In the power turbine component of an aero-engine, there exists a unique cantilever branch structure, on which turbine disks are mounted. Due to the cantilever's characteristics, this structure exhibits a vibration of large amplitude; thus its characteristics need to be studied in detail.In this paper, the motion equations combining the structure and the shaft were deduced; then its vibration mode was given, and the criticl speed was computed; finally the unbalance response of an integrated rotor system was simulated.The calculation results are compared with the simulation results without considering the branch structure.Some key parameters' influences are studied thoroughly, e.g., the branch shaft's length, the flange's offset and the installation orientation.
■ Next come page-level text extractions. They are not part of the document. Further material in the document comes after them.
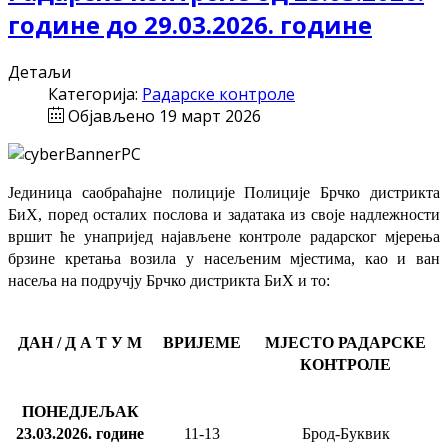
године до 29.03.2026. године
Детаљи
Категорија:
Радарске контроле
Објављено 19 март 2026
Јединица саобраћајне полиције Полиције Брчко дистрикта
БиХ, поред осталих послова и задатака из своје надлежности
вршит ће
унапријед најављене
контроле радарског мјерења
брзине кретања возила у насељеним мјестима, као и ван
насеља на подручју Брчко дистрикта БиХ и то:
ДАН / Д А Т У М
ВРИЈЕМЕ
МЈЕСТО РАДАРСКЕ
КОНТРОЛЕ
ПОНЕДЈЕЉАК
23.03.2026
.
године
11-13
Брод-Буквик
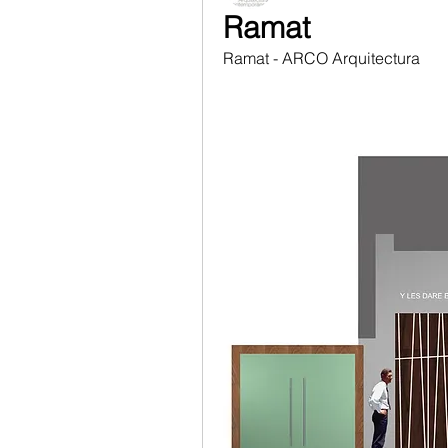
Ramat
Ramat - ARCO Arquitectura 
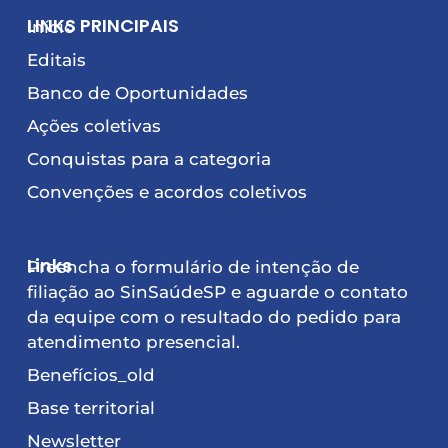
LINKS PRINCIPAIS
Início
Editais
Banco de Oportunidades
Ações coletivas
Conquistas para a categoria
Convenções e acordos coletivos
Links
Preencha o formulário de intenção de
filiação ao SinSaúdeSP e aguarde o contato
da equipe com o resultado do pedido para
atendimento presencial.
Benefícios_old
Base territorial
Newsletter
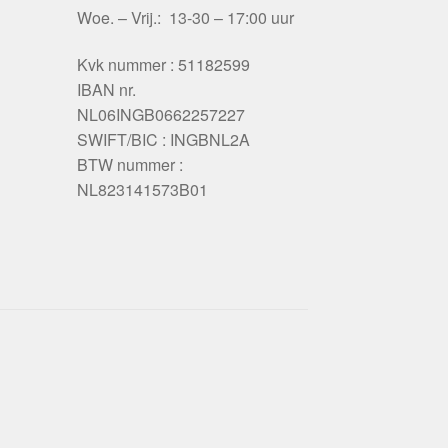
Woe. – Vrij.: 13-30 – 17:00 uur
Kvk nummer : 51182599
IBAN nr.
NL06INGB0662257227
SWIFT/BIC : INGBNL2A
BTW nummer :
NL823141573B01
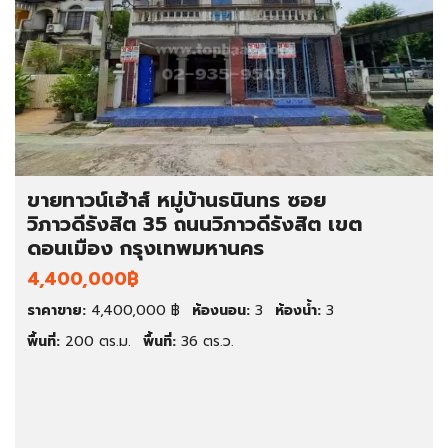
ขายทาวน์เฮ้าส์ หมู่บ้านธนินทร ซอย
วิภาวดีรังสิต 35 ถนนวิภาวดีรังสิต เขต
ดอนเมือง กรุงเทพมหานคร
4,400,000฿
ราคาขาย:
4,400,000 ฿
ห้องนอน:
3
ห้องน้ำ:
3
พื้นที่:
200 ตร.ม.
พื้นที่:
36 ตร.ว.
As the results show, the branch structure has a large influence on the vibration mode and critical speed of the rotor system, thus it should not be simplified and ignored in modelling; After adjusting the branch structure's parameters, the characteristics of a vibration mode do not change, and the effects of branch structural parameters on critical speed are closely related to the corresponding vibration mode; the bending stiffness and the critical speed of the rotor system both decreased with increasing branch shaft's length; if reducing the flange's offset and fabricating the branch structure reversely, a sharp increase in the unbalance response of the turbine disc will occur. In conclusion, the dynamical characteristics of the integrated rotor system can be optimized through reasonably designing the branch structure.